• **Exercise**
For the records that follow, restate each one word for word and leave the images behind.
....
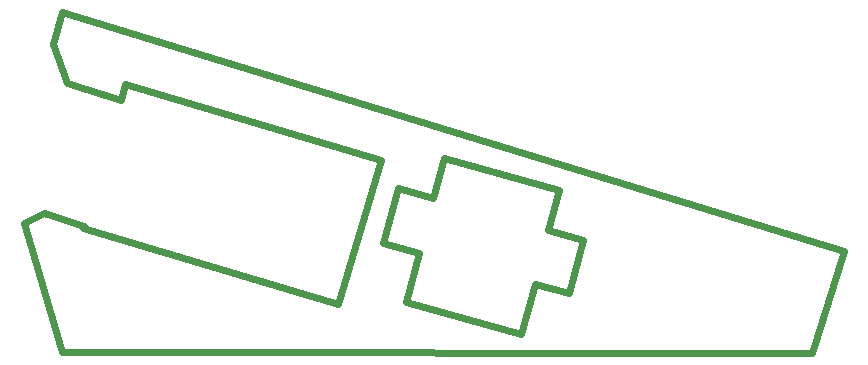
<source format=gbr>
%FSLAX34Y34*%
%MOMM*%
%LNOUTLINE*%
G71*
G01*
%ADD10C,0.600*%
%LPD*%
G54D10*
X475210Y95913D02*
X445338Y104198D01*
X454691Y137925D01*
X357364Y164916D01*
X348011Y131189D01*
X318138Y139473D01*
X305311Y93219D01*
X336147Y84668D01*
X324664Y43459D01*
X421991Y16468D01*
X433741Y58640D01*
X462650Y50623D01*
X475210Y95913D01*
G54D10*
X52425Y107832D02*
X51727Y105512D01*
X267603Y41377D01*
X303355Y163838D01*
X86972Y227444D01*
X83294Y214565D01*
X37990Y228669D01*
X25891Y261971D01*
X34069Y288543D01*
X696093Y86484D01*
X669070Y280D01*
X33857Y1290D01*
X1703Y109934D01*
X18282Y118613D01*
X52425Y107832D01*
M02*

</source>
....
• **Result of the task**
<source format=gbr>
%FSLAX34Y34*%
%MOMM*%
%LNOUTLINE*%
G71*
G01*
%ADD10C,0.600*%
%LPD*%
G54D10*
X475210Y95913D02*
X445338Y104198D01*
X454691Y137925D01*
X357364Y164916D01*
X348011Y131189D01*
X318138Y139473D01*
X305311Y93219D01*
X336147Y84668D01*
X324664Y43459D01*
X421991Y16468D01*
X433741Y58640D01*
X462650Y50623D01*
X475210Y95913D01*
G54D10*
X52425Y107832D02*
X51727Y105512D01*
X267603Y41377D01*
X303355Y163838D01*
X86972Y227444D01*
X83294Y214565D01*
X37990Y228669D01*
X25891Y261971D01*
X34069Y288543D01*
X696093Y86484D01*
X669070Y280D01*
X33857Y1290D01*
X1703Y109934D01*
X18282Y118613D01*
X52425Y107832D01*
M02*

</source>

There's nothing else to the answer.